Quería quitarse a ese hombre de encima lo antes posible. Sin pensarlo dos veces levantó el brazo y cuando éste se paró a su lado se subió inmediatamente. Una vez dentro respiró profundamente.
—¿La estaba molestando ese tipo? —preguntó el taxista interesado.
—No, tan solo me pedía una moneda… —añadió la muchacha pensativa.
—¡La ciudad está cada vez más llena de gentuza! —el conductor seguía con sus comentarios, ajeno a que Alejandra no le escuchaba—. ¡No puede uno salir a la calle seguro! No sé donde vamos a llegar.

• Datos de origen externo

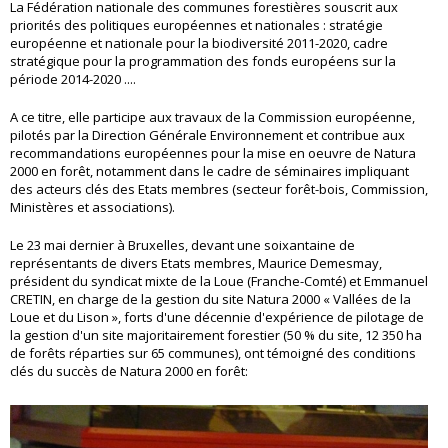
La Fédération nationale des communes forestières souscrit aux
priorités des politiques européennes et nationales : stratégie
européenne et nationale pour la biodiversité 2011-2020, cadre
stratégique pour la programmation des fonds européens sur la
période 2014-2020 ....
A ce titre, elle participe aux travaux de la Commission européenne,
pilotés par la Direction Générale Environnement et contribue aux
recommandations européennes pour la mise en oeuvre de Natura
2000 en forêt, notamment dans le cadre de séminaires impliquant
des acteurs clés des Etats membres (secteur forêt-bois, Commission,
Ministères et associations).
Le 23 mai dernier à Bruxelles, devant une soixantaine de
représentants de divers Etats membres, Maurice Demesmay,
président du syndicat mixte de la Loue (Franche-Comté) et Emmanuel
CRETIN, en charge de la gestion du site Natura 2000 « Vallées de la
Loue et du Lison », forts d'une décennie d'expérience de pilotage de
la gestion d'un site majoritairement forestier (50 % du site, 12 350 ha
de forêts réparties sur 65 communes), ont témoigné des conditions
clés du succès de Natura 2000 en forêt: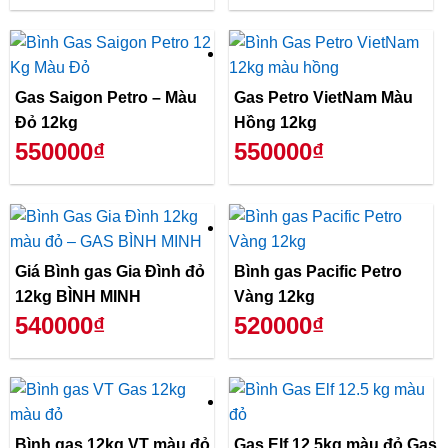
Gas Saigon Petro – Màu
Gas Petro VietNam Màu
Đỏ 12kg
Hồng 12kg
550000₫
550000₫
Giá Bình gas Gia Đình đỏ
Bình gas Pacific Petro
12kg BÌNH MINH
Vàng 12kg
540000₫
520000₫
Bình gas 12kg VT màu đỏ
Gas Elf 12.5kg màu đỏ,Gas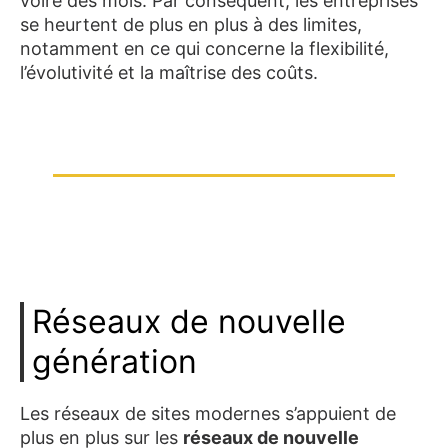
voire des mois. Par conséquent, les entreprises
se heurtent de plus en plus à des limites,
notamment en ce qui concerne la flexibilité,
l’évolutivité et la maîtrise des coûts.
Réseaux de nouvelle
génération
Les réseaux de sites modernes s’appuient de
plus en plus sur les
réseaux de nouvelle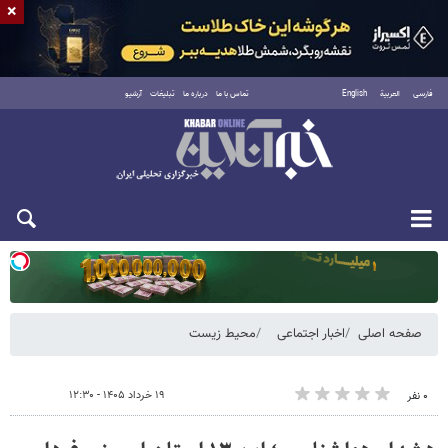
×
فارسی
العربية
English
تماس با ما
درباره ما
تبلیغات
آرشیو
یکشنبه ۱۸ مرداد ۱۴۰۵
صفحه اصلی
اخبار اجتماعی
محیط زیست
۱۹ خرداد ۱۴۰۵ - ۱۲:۳۰
۰ نفر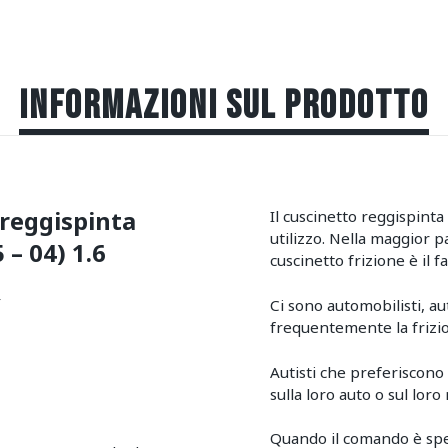
INFORMAZIONI SUL PRODOTTO
 reggispinta
Il cuscinetto reggispint
utilizzo. Nella maggior pa
– 04) 1.6
cuscinetto frizione è il 
Y
Ci sono automobilisti, a
frequentemente la frizio
Autisti che preferiscon
sulla loro auto o sul loro
Quando il comando è spent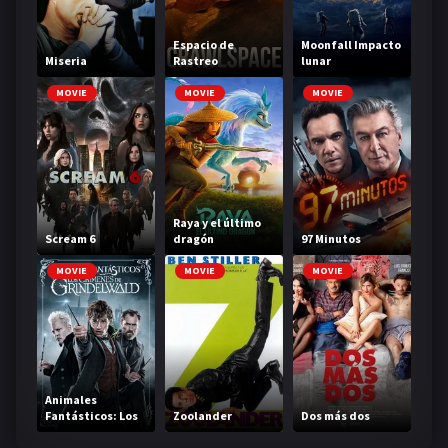
Espacio de
Moonfall Impacto
Miseria
Rastreo
lunar
MOVIE
MOVIE
MOVIE
Raya y el último
Scream 6
dragón
97 Minutos
MOVIE
MOVIE
MOVIE
Animales
Fantásticos: Los
Zoolander
Dos más dos
Crímenes De
Grindelwald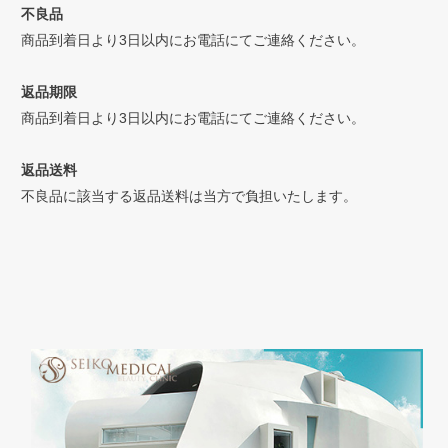
不良品
商品到着日より3日以内にお電話にてご連絡ください。
返品期限
商品到着日より3日以内にお電話にてご連絡ください。
返品送料
不良品に該当する返品送料は当方で負担いたします。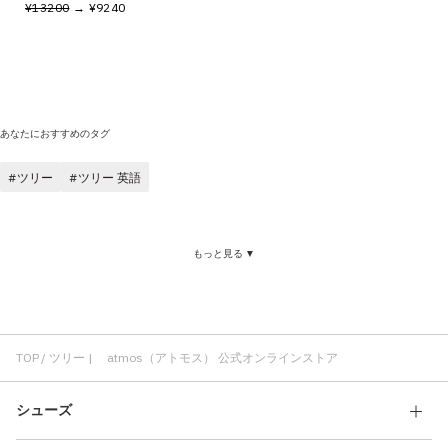
¥13200
→ ¥9240
あなたにおすすめのタグ
ツリー
ツリー 英語
もっと見る ▼
TOP
ツリー | atmos（アトモス） 公式オンラインストア
シューズ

Alejandra daba vueltas y más vueltas a las últimas frases escuchadas por boca del indigente ¿Qué había querido decir, con que tuviera cuidado que los lobos estaban al acecho? ¿De qué lobos hablaba? ¿A quién se refería? No entendía nada. Además, hubiera jurado que en la última frase no tartamudeaba. Cada vez estaba más confusa. Seguro que estaba delirando. Cómo iba a dar crédito a un borracho que dormía por las noches en un banco de piedra y se pasaba el día pegado a una botella. El alcohol le hacía decir tonterías y perder la cordura. Las amenazas de la noche anterior la estaban haciendo ver cosas donde no las había ¡Señor, se estaría volviendo loca!